• Exercise materials:

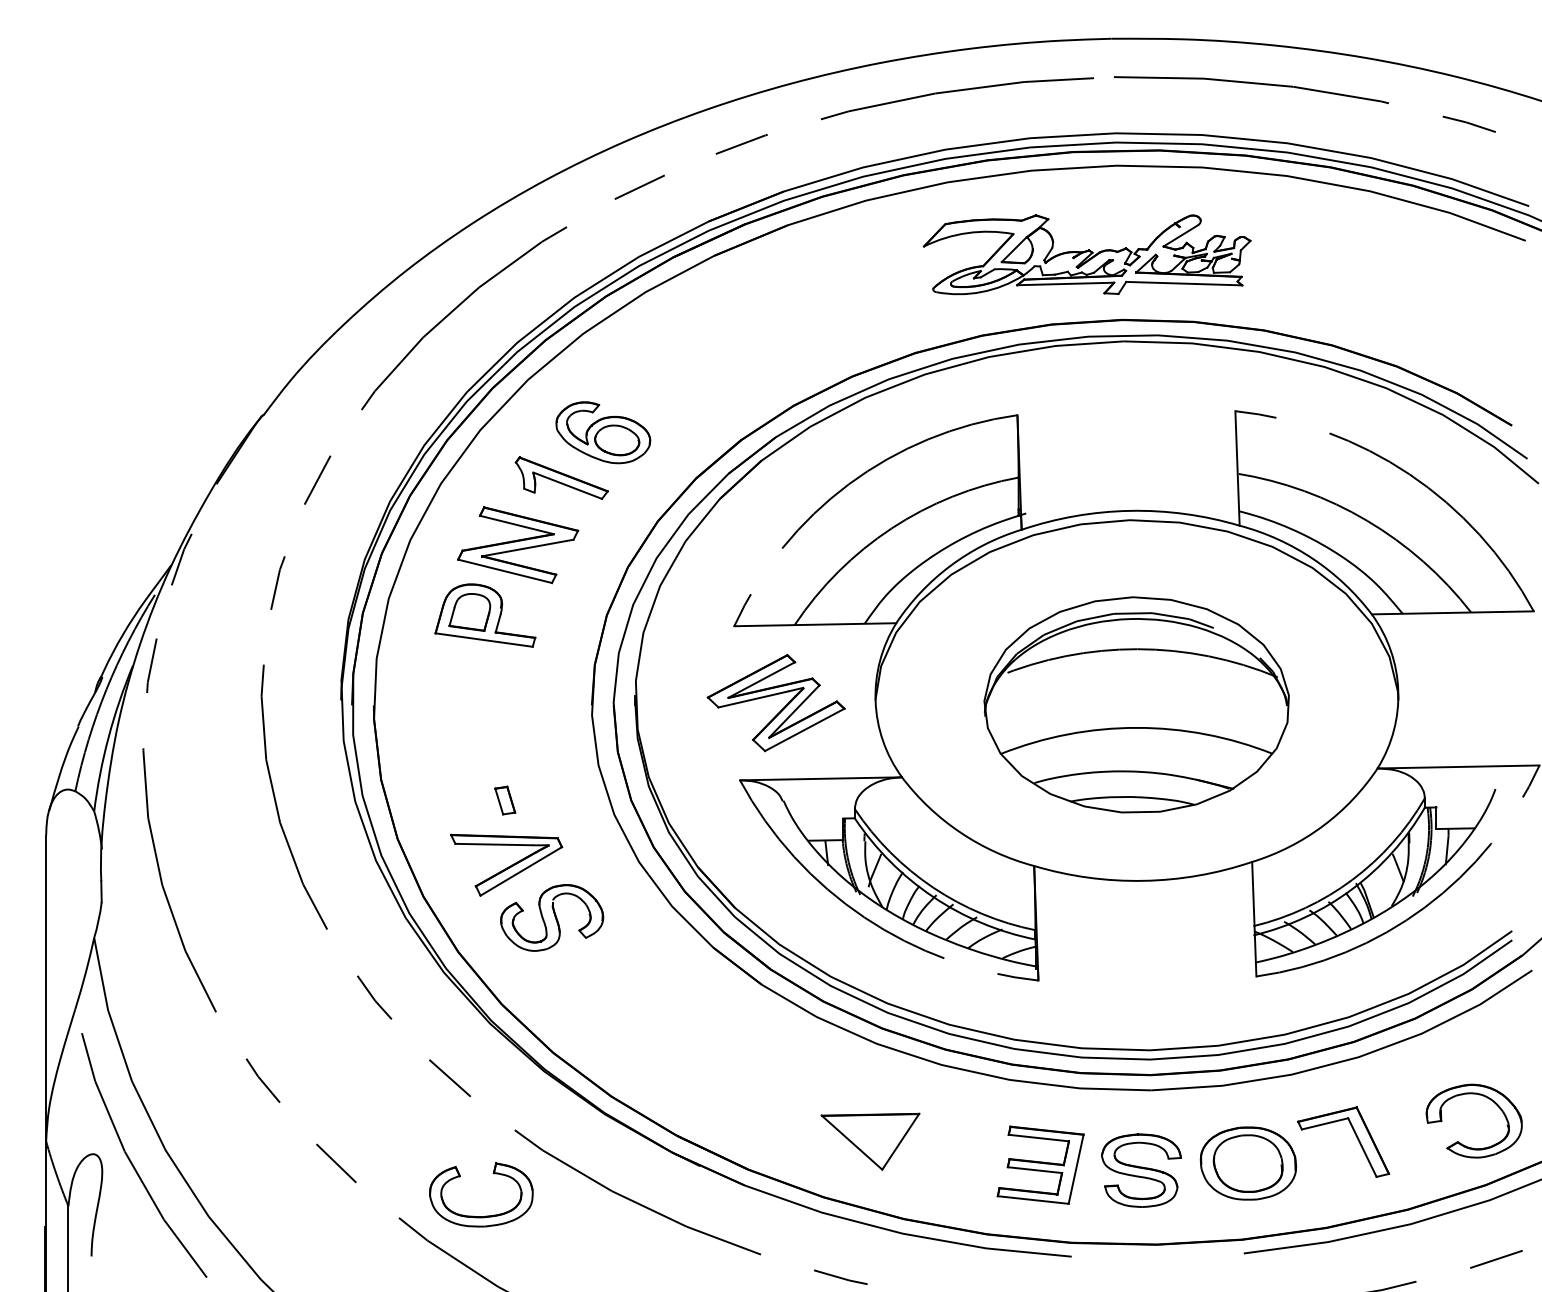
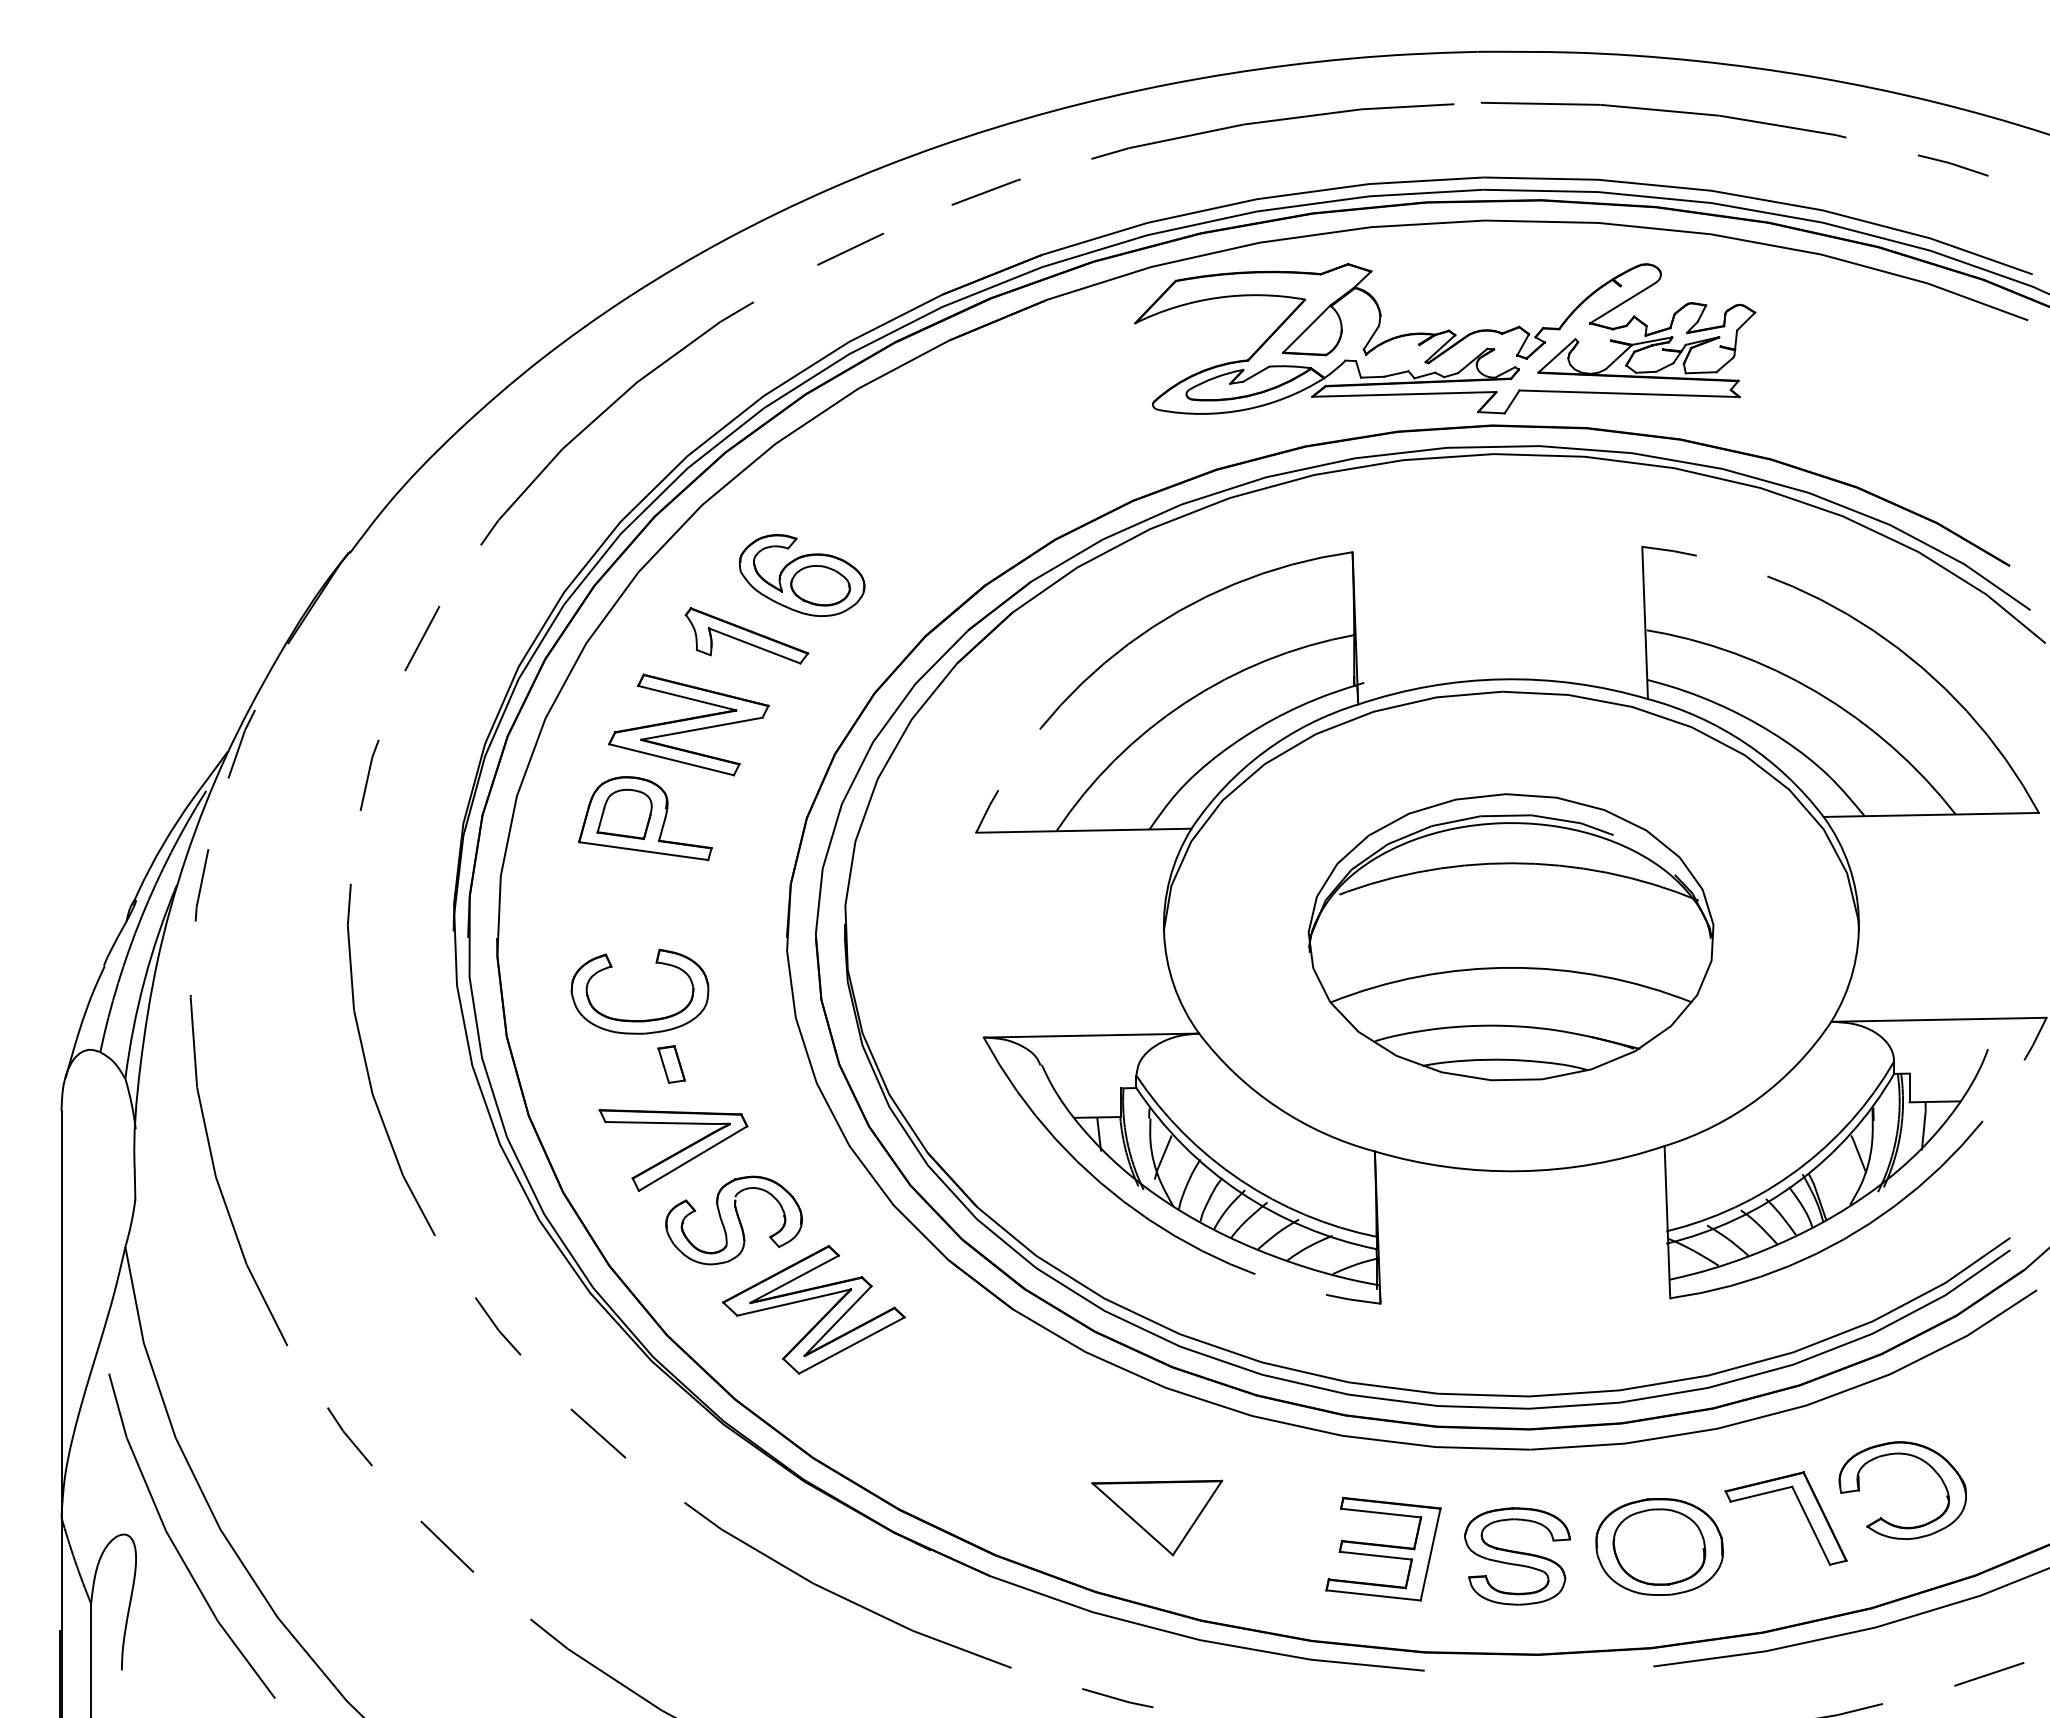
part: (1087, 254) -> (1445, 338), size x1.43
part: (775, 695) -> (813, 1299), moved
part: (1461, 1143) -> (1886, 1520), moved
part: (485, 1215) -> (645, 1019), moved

---

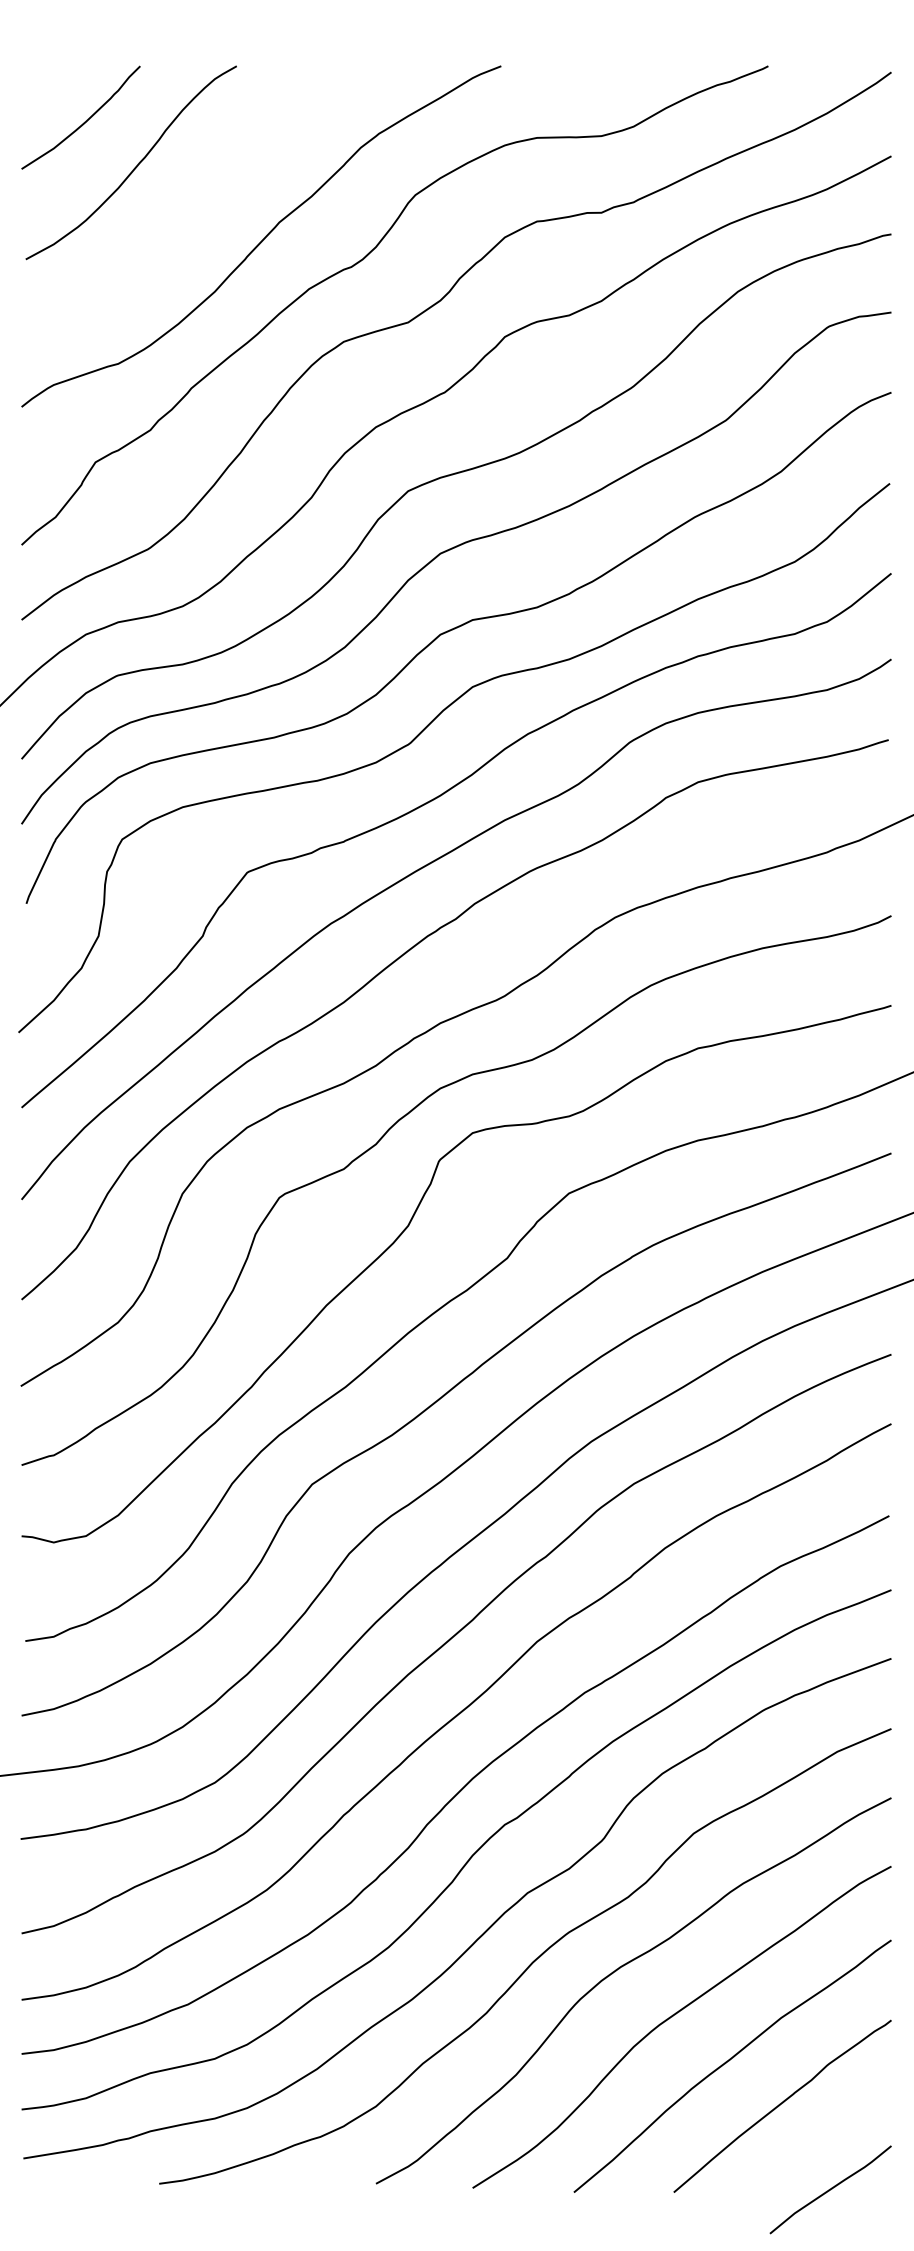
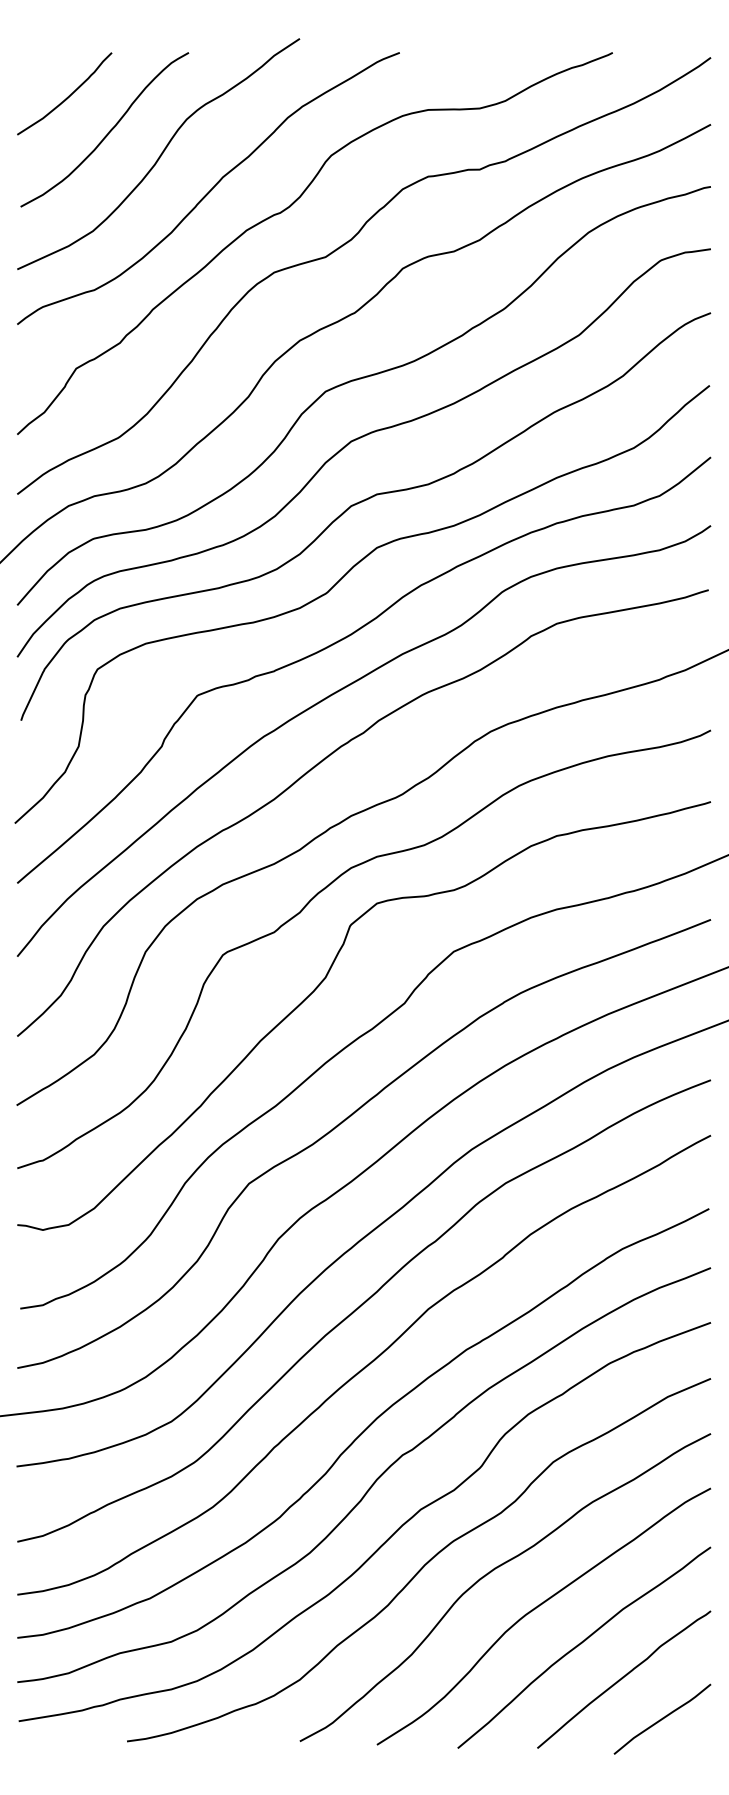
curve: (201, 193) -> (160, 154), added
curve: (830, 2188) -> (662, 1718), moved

• Assignment: Whatever else the listing above holds, retype exactly only the lines from the one containing "part: (1461, 1143) -> (1886, 1520), moved" to the one containing "part: (485, 1215) -> (645, 1019), moved", both ends kept.

• Solution to the problem:
part: (1461, 1143) -> (1886, 1520), moved
part: (485, 1215) -> (645, 1019), moved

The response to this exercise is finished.